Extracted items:
╔══

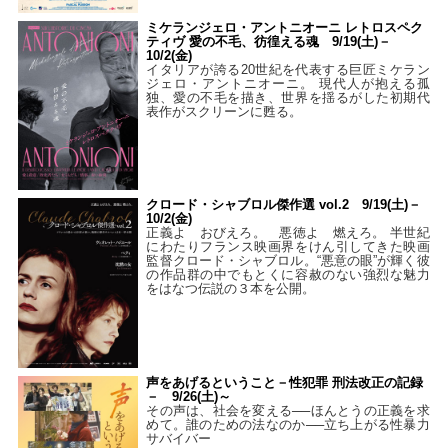
ミケランジェロ・アントニオーニ レトロスペク
ティヴ 愛の不毛、彷徨える魂 9/19(土)－
10/2(金)
イタリアが誇る20世紀を代表する巨匠ミケラン
ジェロ・アントニオーニ。 現代人が抱える孤
独、愛の不毛を描き、世界を揺るがした初期代
表作がスクリーンに甦る。
クロード・シャブロル傑作選 vol.2 9/19(土)－
10/2(金)
正義よ おびえろ。 悪徳よ 燃えろ。 半世紀
にわたりフランス映画界をけん引してきた映画
監督クロード・シャブロル。“悪意の眼”が輝く彼
の作品群の中でもとくに容赦のない強烈な魅力
をはなつ伝説の３本を公開。
声をあげるということ－性犯罪 刑法改正の記録
－ 9/26(土)～
その声は、社会を変える──ほんとうの正義を求
めて。誰のための法なのか──立ち上がる性暴力
サバイバー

╚══

Reproduce every line of text in the items above verbatim, keeping the original line breaks. Omit the picture markers.

Answer section >>
ミケランジェロ・アントニオーニ レトロスペク
ティヴ 愛の不毛、彷徨える魂 9/19(土)－
10/2(金)
イタリアが誇る20世紀を代表する巨匠ミケラン
ジェロ・アントニオーニ。 現代人が抱える孤
独、愛の不毛を描き、世界を揺るがした初期代
表作がスクリーンに甦る。
クロード・シャブロル傑作選 vol.2 9/19(土)－
10/2(金)
正義よ おびえろ。 悪徳よ 燃えろ。 半世紀
にわたりフランス映画界をけん引してきた映画
監督クロード・シャブロル。“悪意の眼”が輝く彼
の作品群の中でもとくに容赦のない強烈な魅力
をはなつ伝説の３本を公開。
声をあげるということ－性犯罪 刑法改正の記録
－ 9/26(土)～
その声は、社会を変える──ほんとうの正義を求
めて。誰のための法なのか──立ち上がる性暴力
サバイバー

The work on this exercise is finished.